Venezuelan Congresswoman Maria Corina Machado says this is just one example of how Chavez is abusing his power to undermine the democratic process.

“People perhaps think that, because Venezuela has had 19 elections during the Hugo Chavez era, there might be democracy in Venezuela. The fact is there is no separation of powers, no freedom of speech. There is no respect for private property,” she said.

Machado says Chavez has unfairly dominated the airwaves by requiring TV and radio stations to broadcast his speeches and closing down TV stations like RCTV that voice criticism of his policies. RCTV lost its broadcast license five years ago and today has only a small staff to maintain a news website.

Henrique Capriles

  • 40 years old
  • Lost 2012 presidential election to Hugo Chavez
  • Governor of Venezuela's second-most populous state, Miranda
  • Jailed in 2002 for fomenting a protest near the Cuban Embassy, later acquitted
  • Was Venezuela's youngest legislator
  • Lawyer by training
  • Descendant of immigrants from Europe
Congressman Carlitos Ortega, a Chavez supporter, denies there is any suppression of dissent. He says the case of RCTV was not about politics. “For example it [RCTV] showed pornography. It promoted prostitution after 10 at night. It flaunted young girls on a program called Hot Line in the early evening. This is not permitted by law,” he explained.

Ortega says other independent stations like Globovision still operate and often criticize the government.

Opposition figure Diego Arria says Chavez illegally seized some of his land after he publicly criticized the president.

“Why do I say this? Because this is a regime that is linked to narco-terrorist groups that one day could be subject to prosecution. And so it was a process of political retaliation.” Arria said.

Chavez supporters say decisions to seize under-utilized property from rich landowners are made to best serve the public interest, not as a vendetta.

Congresswoman Machado says there is a growing pattern of intimidation that includes the recruitment of militias around the country to protect Chavez's socialist revolution.

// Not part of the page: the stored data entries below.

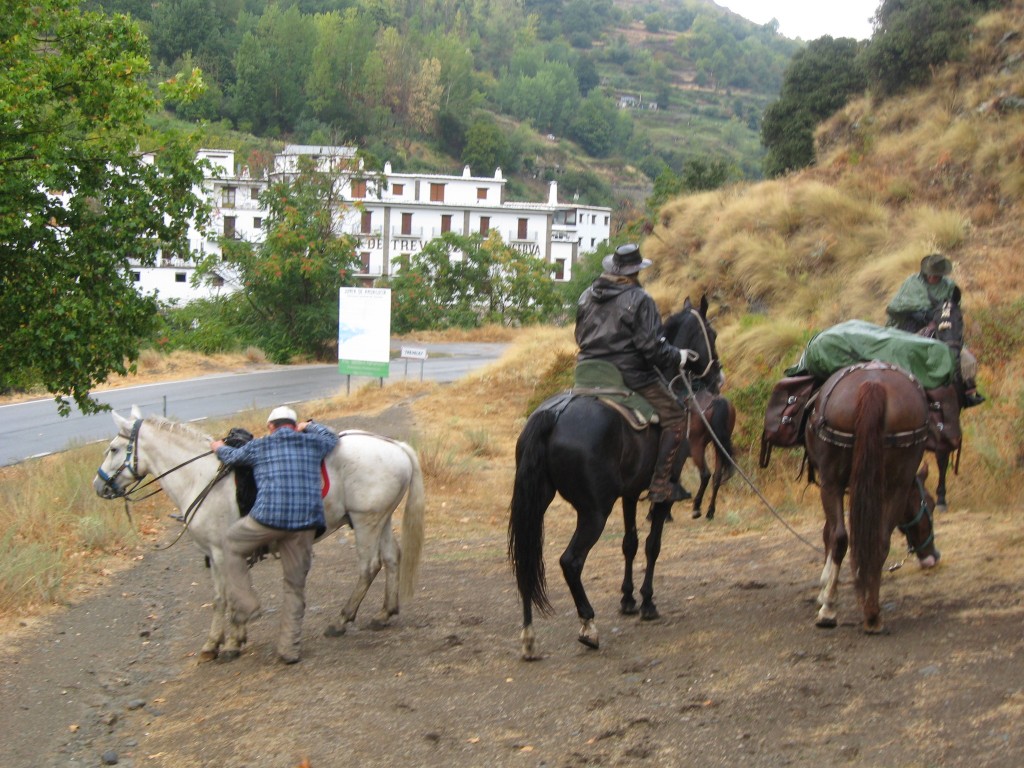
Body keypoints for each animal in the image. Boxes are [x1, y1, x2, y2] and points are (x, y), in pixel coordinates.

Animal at [90, 405, 421, 663]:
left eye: (114, 449)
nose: (99, 485)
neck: (201, 477)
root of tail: (396, 447)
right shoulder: (215, 555)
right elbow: (223, 596)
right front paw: (225, 640)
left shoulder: (221, 552)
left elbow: (227, 598)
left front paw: (227, 643)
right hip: (379, 520)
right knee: (392, 559)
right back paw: (385, 613)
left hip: (366, 523)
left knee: (369, 567)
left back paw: (342, 620)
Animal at [802, 364, 937, 634]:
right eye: (932, 503)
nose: (932, 557)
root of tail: (874, 385)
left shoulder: (829, 484)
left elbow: (829, 533)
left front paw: (824, 592)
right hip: (896, 483)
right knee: (880, 542)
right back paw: (872, 614)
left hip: (832, 482)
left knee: (841, 538)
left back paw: (829, 609)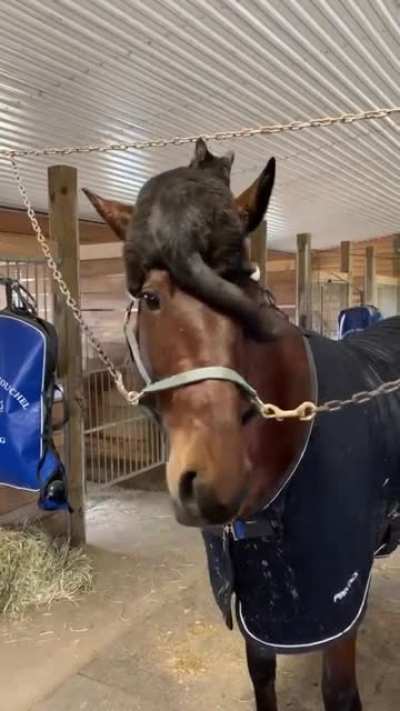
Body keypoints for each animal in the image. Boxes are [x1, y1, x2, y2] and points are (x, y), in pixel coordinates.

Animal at [85, 156, 400, 711]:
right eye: (151, 298)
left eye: (248, 293)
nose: (213, 482)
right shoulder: (258, 605)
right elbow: (261, 674)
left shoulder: (336, 613)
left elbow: (339, 693)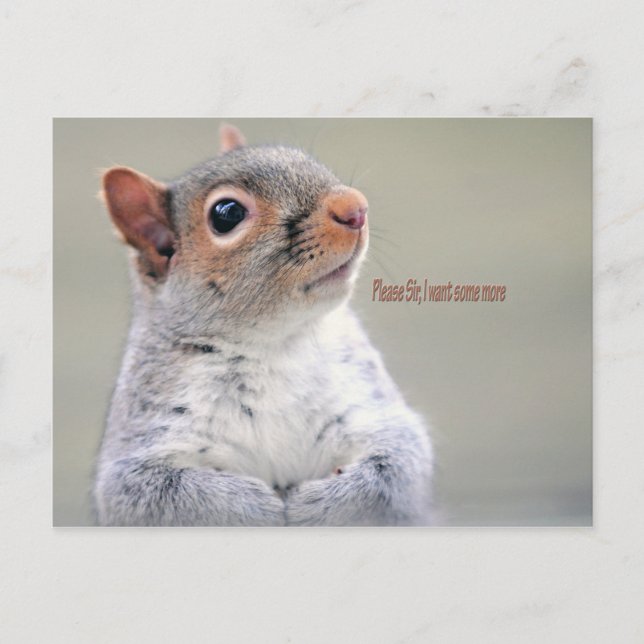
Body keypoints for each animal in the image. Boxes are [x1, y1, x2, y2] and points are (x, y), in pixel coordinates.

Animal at [93, 123, 433, 526]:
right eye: (226, 214)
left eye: (303, 157)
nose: (355, 207)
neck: (274, 344)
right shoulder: (144, 440)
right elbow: (154, 494)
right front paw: (252, 506)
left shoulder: (370, 406)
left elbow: (398, 465)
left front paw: (317, 504)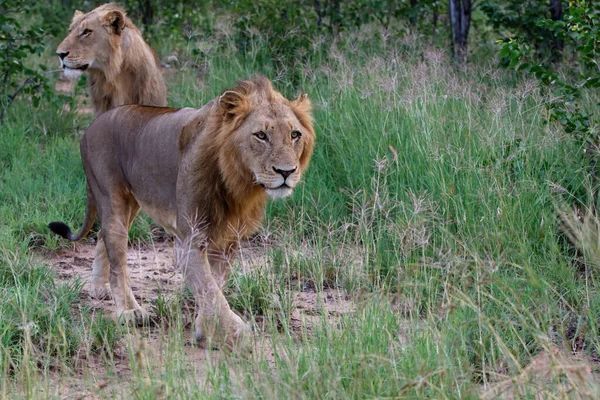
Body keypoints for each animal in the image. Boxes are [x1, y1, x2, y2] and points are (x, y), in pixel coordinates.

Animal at [49, 76, 316, 350]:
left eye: (295, 134)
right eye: (261, 135)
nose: (286, 171)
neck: (238, 182)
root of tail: (93, 124)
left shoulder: (228, 241)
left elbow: (213, 284)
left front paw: (206, 329)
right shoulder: (189, 240)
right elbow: (210, 288)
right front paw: (236, 333)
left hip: (133, 202)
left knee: (103, 239)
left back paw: (99, 287)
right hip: (111, 198)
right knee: (117, 257)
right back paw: (130, 311)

She says these abuses of power have helped create an atmosphere of fear that could suppress opposition voter turnout.

“Even though technical people tell us that the electoral system, the automated voting system, grants the security of the vote, almost 40 percent of the Venezuelan population believe the government will know how they vote,” said Machado.

But Congressman Ortega says the opposition is just making excuses because its candidate and his policies are not popular with the people.

“In Venezuela no one is afraid to vote. This is a psychological strategy that the opposition uses to motivate their supporters because Capriles is an awful candidate, and they have abused this strategy to the extreme.” he said.

Sunday's vote may determine the next president but the debate on the state of democracy in Venezuela will continue long after.